Paolo Cugini
Já
é sinal de uma grande caminhada espiritual e humana poder olhar sem medo para a
ferida que arde dentro de nossa alma, sem tentar escondê-la, como costumamos
fazer. Então, quando aprendemos a não identificar a ferida com toda a nossa
identidade, significa que temos percorrido um longo caminho dentro de nós
mesmos. A ferida, na verdade, não é toda a existência, mas um aspecto do
caminho. Superar a tentação de deixar que o sangue da ferida nos devaste do
medo, requer muita energia espiritual. Precisamos termos um horizonte claro da
existência para não nos surpreender com os sentimentos negativos do momento. E
é justamente nesses momentos de desespero possível, que o caminho percorrido ou
não percorrido emerge com força. E’ necessário tomar tempo para curar a ferida,
para deixá-la curar, para permitir que o amor entre onde o medo tomou conta.
Tempo e amor sempre andam juntos, porque não amamos realmente se não nos damos
o tempo para amar e nos deixarmos amar. E, com o tempo, a ferida se fecha aos
poucos, provavelmente deixando uma leve cicatriz, necessária para nos lembrar
quem somos e de onde viemos.
A ferida da alma também é um
sintoma de vida que nos lembra uma harmonia quebrada. No turbilhão dos
acontecimentos da vida cotidiana, às vezes esquecemos de nós mesmos. Um dia,
uma ferida nos obriga a parar, a olhar para ela e, quanto mais profunda, mais precisa
de cuidados. Benvindas as feridas profundas que nos obrigam a sentar, a chorar
de dor, a pensar nas causas, como poderia ter acontecido, enfim, pensar um
pouco em nós mesmos. É curando as feridas que descobrimos que o tempo dedicado
a nós mesmos não é um luxo que nos permitimos, mas um presente que revigora a
nossa existência. E então, lentamente, as lágrimas se transformam em sorrisos, o
choro em alegria, a dor em amor. Porque, como Jesus disse, não podemos amar os
outros se primeiro não amarmos a nós mesmos. Não podemos nos inclinar sobre as
feridas dos outros se não aprendermos a curar as nossas.
Obrigado, Senhor, pelo dom da
ferida e da alegria do cuidado, que enche o coração e dá forças para continuar
o caminho com maior autoconsciência.

● Listagem extraída

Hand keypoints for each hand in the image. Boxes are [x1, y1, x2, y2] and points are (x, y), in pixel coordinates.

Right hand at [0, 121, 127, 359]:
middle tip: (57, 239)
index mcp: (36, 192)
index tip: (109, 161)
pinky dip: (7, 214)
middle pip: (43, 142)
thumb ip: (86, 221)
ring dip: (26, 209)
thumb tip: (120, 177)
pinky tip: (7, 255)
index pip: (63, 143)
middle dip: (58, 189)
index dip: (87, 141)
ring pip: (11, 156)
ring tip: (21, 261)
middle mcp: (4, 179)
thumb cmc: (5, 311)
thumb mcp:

● Conjunto de tarefas
(a) Conforme o texto sobre a ferida da alma, para que é necessária a leve cicatriz deixada quando a ferida se fecha?
(b) Transcreva do texto sobre a ferida da alma o trecho que vai de "A ferida da" até "curar as nossas.", inclusive.
(c) Relacione todas as transformações que, segundo o texto sobre a ferida da alma, acontecem lentamente.

● Respostas numeradas
(a) Para nos lembrar quem somos e de onde viemos.

(b)
A ferida da alma também é um
sintoma de vida que nos lembra uma harmonia quebrada. No turbilhão dos
acontecimentos da vida cotidiana, às vezes esquecemos de nós mesmos. Um dia,
uma ferida nos obriga a parar, a olhar para ela e, quanto mais profunda, mais precisa
de cuidados. Benvindas as feridas profundas que nos obrigam a sentar, a chorar
de dor, a pensar nas causas, como poderia ter acontecido, enfim, pensar um
pouco em nós mesmos. É curando as feridas que descobrimos que o tempo dedicado
a nós mesmos não é um luxo que nos permitimos, mas um presente que revigora a
nossa existência. E então, lentamente, as lágrimas se transformam em sorrisos, o
choro em alegria, a dor em amor. Porque, como Jesus disse, não podemos amar os
outros se primeiro não amarmos a nós mesmos. Não podemos nos inclinar sobre as
feridas dos outros se não aprendermos a curar as nossas.

(c)
- As lágrimas se transformam em sorrisos.
- O choro se transforma em alegria.
- A dor se transforma em amor.